Please restate word for word the line holding "れに立ち向かうために、専門的な診断と迅速な対応を行います。我々の使命" and every following line through the end of the entries.

*** Input ***

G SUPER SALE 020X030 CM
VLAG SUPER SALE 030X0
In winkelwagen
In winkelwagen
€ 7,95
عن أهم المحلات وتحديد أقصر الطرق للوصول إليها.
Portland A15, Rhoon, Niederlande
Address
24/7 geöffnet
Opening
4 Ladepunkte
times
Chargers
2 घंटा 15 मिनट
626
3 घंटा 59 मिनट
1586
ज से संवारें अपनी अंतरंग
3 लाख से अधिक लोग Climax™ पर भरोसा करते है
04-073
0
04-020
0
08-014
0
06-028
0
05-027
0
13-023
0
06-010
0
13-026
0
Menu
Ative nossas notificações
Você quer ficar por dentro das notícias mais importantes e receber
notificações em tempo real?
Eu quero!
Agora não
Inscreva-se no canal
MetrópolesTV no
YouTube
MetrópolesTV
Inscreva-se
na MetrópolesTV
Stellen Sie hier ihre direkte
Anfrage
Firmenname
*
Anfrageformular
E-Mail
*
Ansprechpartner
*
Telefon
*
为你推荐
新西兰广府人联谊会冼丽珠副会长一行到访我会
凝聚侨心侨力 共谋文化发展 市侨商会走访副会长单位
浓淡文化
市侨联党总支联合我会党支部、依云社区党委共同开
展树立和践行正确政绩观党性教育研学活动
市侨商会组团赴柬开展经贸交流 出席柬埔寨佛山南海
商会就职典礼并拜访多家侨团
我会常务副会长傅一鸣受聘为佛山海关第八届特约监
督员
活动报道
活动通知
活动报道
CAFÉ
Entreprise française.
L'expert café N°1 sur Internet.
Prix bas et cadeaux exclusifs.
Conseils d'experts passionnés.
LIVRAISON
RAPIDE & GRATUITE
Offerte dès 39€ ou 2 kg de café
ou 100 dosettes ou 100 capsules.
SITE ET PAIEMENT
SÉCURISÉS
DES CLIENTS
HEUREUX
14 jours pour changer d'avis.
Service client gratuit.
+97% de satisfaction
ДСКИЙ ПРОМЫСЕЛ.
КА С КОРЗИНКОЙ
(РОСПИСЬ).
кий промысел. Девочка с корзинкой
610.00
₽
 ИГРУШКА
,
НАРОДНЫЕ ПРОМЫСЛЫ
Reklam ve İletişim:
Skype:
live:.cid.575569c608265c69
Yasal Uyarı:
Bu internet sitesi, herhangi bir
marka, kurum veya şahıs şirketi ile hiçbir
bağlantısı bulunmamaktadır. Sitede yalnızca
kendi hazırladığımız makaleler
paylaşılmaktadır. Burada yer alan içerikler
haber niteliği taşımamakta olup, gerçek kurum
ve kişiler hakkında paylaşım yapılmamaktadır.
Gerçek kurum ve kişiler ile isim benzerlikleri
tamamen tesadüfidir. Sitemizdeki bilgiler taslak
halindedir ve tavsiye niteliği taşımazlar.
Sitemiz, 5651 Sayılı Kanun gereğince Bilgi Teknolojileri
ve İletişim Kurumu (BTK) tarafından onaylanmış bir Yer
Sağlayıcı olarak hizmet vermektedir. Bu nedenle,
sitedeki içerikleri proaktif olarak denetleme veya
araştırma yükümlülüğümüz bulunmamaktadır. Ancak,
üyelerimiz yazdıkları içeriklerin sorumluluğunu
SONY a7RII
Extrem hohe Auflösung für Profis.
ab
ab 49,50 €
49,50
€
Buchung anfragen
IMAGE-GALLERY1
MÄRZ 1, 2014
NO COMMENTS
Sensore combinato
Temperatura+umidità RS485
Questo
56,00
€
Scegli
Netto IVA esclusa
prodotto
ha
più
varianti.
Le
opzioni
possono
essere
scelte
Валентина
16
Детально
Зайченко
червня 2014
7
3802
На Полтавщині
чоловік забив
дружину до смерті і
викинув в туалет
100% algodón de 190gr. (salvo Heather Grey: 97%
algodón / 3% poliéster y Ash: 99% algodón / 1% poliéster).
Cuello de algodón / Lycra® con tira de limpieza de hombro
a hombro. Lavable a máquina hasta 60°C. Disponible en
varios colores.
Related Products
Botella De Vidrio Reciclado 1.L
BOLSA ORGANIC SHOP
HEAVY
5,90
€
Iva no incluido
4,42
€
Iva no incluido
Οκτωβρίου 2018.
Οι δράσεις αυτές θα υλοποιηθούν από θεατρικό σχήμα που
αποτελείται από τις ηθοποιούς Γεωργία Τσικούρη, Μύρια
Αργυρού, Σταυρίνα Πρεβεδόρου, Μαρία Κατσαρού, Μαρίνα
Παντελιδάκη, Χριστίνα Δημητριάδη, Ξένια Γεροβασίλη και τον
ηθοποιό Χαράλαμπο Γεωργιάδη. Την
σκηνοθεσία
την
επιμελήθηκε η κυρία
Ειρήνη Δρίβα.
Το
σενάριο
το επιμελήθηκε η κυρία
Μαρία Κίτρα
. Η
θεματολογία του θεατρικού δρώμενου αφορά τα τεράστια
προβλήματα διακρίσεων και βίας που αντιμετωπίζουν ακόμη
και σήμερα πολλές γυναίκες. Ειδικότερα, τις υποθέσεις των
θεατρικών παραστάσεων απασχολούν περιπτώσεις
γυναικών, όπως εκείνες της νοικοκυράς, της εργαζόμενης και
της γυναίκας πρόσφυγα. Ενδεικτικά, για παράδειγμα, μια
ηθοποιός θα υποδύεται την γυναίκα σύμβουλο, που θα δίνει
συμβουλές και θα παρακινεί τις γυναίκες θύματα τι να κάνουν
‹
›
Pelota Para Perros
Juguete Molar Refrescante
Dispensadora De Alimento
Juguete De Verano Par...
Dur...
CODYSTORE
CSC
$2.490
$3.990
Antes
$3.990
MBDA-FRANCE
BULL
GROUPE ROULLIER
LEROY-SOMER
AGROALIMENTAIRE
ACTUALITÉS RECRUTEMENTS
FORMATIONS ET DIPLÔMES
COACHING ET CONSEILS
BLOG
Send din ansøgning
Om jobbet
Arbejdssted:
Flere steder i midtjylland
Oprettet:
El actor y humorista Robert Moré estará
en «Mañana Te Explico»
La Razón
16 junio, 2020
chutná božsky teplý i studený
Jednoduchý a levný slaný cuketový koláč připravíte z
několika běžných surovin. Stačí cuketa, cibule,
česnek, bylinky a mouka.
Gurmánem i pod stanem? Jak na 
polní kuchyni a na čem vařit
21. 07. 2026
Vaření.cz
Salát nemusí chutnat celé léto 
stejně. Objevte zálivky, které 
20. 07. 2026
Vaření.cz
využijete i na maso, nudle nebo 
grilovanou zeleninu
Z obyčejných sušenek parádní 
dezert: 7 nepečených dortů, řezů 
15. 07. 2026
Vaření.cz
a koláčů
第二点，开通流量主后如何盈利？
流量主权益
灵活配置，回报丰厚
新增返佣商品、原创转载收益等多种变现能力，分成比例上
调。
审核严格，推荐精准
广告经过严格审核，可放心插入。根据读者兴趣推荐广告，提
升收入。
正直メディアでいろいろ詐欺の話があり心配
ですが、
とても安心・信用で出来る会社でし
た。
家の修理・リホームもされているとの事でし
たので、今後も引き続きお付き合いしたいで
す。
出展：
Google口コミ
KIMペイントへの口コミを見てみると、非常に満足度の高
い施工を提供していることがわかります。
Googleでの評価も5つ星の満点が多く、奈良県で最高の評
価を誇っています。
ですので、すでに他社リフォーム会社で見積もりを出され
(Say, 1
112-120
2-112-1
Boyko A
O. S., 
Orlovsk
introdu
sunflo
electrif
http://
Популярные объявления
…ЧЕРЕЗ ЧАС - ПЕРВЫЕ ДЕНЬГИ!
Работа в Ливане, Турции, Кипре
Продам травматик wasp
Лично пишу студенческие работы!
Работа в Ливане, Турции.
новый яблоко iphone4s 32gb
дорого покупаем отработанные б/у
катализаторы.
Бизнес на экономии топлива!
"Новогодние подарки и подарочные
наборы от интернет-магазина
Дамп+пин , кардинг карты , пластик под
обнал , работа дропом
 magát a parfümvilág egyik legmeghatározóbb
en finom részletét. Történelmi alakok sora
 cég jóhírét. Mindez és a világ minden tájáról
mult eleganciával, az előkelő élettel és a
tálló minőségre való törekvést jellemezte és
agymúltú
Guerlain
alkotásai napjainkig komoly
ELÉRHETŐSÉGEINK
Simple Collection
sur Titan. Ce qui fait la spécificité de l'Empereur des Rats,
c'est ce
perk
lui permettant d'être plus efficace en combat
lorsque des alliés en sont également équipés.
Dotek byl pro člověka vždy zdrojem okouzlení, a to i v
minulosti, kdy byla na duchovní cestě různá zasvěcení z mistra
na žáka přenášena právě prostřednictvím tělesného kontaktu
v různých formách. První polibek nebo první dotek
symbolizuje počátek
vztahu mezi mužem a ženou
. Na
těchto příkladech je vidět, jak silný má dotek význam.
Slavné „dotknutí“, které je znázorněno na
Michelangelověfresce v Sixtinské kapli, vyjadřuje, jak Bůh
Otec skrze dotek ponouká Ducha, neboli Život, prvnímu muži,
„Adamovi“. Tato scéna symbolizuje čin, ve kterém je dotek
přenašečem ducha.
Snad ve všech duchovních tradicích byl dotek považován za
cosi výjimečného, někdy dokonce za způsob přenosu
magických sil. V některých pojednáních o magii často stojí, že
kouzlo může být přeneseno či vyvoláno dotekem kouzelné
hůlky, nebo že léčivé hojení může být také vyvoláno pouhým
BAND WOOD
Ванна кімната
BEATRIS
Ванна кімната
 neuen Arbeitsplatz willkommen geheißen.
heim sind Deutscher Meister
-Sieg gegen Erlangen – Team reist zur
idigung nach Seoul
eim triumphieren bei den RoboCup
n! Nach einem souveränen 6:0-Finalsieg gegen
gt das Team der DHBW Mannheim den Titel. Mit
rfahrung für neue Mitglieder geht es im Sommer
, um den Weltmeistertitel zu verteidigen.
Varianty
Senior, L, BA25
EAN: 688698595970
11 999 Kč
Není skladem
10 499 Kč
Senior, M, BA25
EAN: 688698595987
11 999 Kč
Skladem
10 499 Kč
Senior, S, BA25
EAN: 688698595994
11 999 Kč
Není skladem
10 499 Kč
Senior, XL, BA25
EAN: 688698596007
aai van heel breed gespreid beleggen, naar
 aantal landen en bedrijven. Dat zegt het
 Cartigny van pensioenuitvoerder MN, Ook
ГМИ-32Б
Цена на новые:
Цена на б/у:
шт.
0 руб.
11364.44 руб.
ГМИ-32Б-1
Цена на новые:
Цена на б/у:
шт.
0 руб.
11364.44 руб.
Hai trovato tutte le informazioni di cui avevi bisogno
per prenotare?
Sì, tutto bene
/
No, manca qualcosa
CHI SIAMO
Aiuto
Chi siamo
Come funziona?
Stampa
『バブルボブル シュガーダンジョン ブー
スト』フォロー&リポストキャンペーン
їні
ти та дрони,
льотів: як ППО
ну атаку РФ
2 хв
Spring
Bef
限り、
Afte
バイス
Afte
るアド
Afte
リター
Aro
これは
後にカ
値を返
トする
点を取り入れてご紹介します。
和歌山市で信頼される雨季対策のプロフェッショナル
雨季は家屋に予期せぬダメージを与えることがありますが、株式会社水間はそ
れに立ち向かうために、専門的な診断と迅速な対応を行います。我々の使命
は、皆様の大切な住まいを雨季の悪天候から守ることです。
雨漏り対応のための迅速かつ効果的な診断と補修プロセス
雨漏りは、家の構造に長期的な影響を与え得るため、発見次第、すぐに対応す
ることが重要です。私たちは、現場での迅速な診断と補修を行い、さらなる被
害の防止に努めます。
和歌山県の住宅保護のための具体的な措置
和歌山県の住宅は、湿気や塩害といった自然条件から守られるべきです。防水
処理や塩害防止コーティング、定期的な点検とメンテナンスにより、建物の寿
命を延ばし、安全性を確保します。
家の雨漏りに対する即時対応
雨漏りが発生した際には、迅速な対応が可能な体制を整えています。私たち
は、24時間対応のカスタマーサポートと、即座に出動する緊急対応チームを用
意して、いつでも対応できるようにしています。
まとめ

*** End of Input ***

■ **Response to the exercise**:
れに立ち向かうために、専門的な診断と迅速な対応を行います。我々の使命
は、皆様の大切な住まいを雨季の悪天候から守ることです。
雨漏り対応のための迅速かつ効果的な診断と補修プロセス
雨漏りは、家の構造に長期的な影響を与え得るため、発見次第、すぐに対応す
ることが重要です。私たちは、現場での迅速な診断と補修を行い、さらなる被
害の防止に努めます。
和歌山県の住宅保護のための具体的な措置
和歌山県の住宅は、湿気や塩害といった自然条件から守られるべきです。防水
処理や塩害防止コーティング、定期的な点検とメンテナンスにより、建物の寿
命を延ばし、安全性を確保します。
家の雨漏りに対する即時対応
雨漏りが発生した際には、迅速な対応が可能な体制を整えています。私たち
は、24時間対応のカスタマーサポートと、即座に出動する緊急対応チームを用
意して、いつでも対応できるようにしています。
まとめ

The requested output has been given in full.